## Set exercise
Reproduce the records below verbatim, beginning with the first line and ending with the line that contains "genus: Toxicoscordion", inclusive.
---------- Data entries
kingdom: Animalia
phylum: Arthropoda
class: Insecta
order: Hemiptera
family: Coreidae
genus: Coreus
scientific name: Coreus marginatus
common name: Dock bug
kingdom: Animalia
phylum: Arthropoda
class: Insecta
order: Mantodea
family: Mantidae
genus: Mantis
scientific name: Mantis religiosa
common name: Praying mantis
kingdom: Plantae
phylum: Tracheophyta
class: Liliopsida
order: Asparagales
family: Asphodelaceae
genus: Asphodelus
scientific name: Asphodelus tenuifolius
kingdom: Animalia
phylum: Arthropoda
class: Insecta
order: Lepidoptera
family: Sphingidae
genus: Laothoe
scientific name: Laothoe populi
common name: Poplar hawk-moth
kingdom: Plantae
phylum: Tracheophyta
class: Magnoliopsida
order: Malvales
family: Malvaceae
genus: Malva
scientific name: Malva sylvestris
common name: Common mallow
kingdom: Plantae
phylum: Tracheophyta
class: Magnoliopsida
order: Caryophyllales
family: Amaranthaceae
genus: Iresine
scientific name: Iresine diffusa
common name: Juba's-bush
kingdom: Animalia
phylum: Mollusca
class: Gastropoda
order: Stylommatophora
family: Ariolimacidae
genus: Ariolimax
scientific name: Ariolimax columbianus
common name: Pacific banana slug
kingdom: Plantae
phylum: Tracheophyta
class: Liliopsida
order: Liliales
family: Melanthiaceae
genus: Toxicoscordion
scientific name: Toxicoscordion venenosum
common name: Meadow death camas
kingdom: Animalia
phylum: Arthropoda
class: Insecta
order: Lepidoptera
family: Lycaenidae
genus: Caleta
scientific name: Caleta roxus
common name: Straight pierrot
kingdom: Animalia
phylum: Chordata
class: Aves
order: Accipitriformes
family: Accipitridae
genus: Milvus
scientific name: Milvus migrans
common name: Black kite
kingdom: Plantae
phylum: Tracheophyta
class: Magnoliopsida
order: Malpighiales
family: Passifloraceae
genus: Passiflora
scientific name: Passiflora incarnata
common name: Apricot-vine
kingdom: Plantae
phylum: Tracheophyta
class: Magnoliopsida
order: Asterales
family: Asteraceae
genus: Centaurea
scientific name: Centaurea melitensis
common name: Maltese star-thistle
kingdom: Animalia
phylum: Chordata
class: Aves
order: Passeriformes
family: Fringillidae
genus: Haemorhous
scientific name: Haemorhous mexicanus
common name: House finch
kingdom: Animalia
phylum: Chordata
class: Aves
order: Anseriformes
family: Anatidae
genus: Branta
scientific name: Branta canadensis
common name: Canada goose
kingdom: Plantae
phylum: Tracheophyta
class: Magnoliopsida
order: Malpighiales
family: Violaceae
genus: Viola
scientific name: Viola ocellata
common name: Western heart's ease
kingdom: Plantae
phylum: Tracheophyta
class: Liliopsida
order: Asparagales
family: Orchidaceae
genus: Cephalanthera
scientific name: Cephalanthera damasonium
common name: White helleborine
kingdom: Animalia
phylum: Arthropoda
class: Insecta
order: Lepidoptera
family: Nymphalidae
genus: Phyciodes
--------------------
## Result of this task
kingdom: Animalia
phylum: Arthropoda
class: Insecta
order: Hemiptera
family: Coreidae
genus: Coreus
scientific name: Coreus marginatus
common name: Dock bug
kingdom: Animalia
phylum: Arthropoda
class: Insecta
order: Mantodea
family: Mantidae
genus: Mantis
scientific name: Mantis religiosa
common name: Praying mantis
kingdom: Plantae
phylum: Tracheophyta
class: Liliopsida
order: Asparagales
family: Asphodelaceae
genus: Asphodelus
scientific name: Asphodelus tenuifolius
kingdom: Animalia
phylum: Arthropoda
class: Insecta
order: Lepidoptera
family: Sphingidae
genus: Laothoe
scientific name: Laothoe populi
common name: Poplar hawk-moth
kingdom: Plantae
phylum: Tracheophyta
class: Magnoliopsida
order: Malvales
family: Malvaceae
genus: Malva
scientific name: Malva sylvestris
common name: Common mallow
kingdom: Plantae
phylum: Tracheophyta
class: Magnoliopsida
order: Caryophyllales
family: Amaranthaceae
genus: Iresine
scientific name: Iresine diffusa
common name: Juba's-bush
kingdom: Animalia
phylum: Mollusca
class: Gastropoda
order: Stylommatophora
family: Ariolimacidae
genus: Ariolimax
scientific name: Ariolimax columbianus
common name: Pacific banana slug
kingdom: Plantae
phylum: Tracheophyta
class: Liliopsida
order: Liliales
family: Melanthiaceae
genus: Toxicoscordion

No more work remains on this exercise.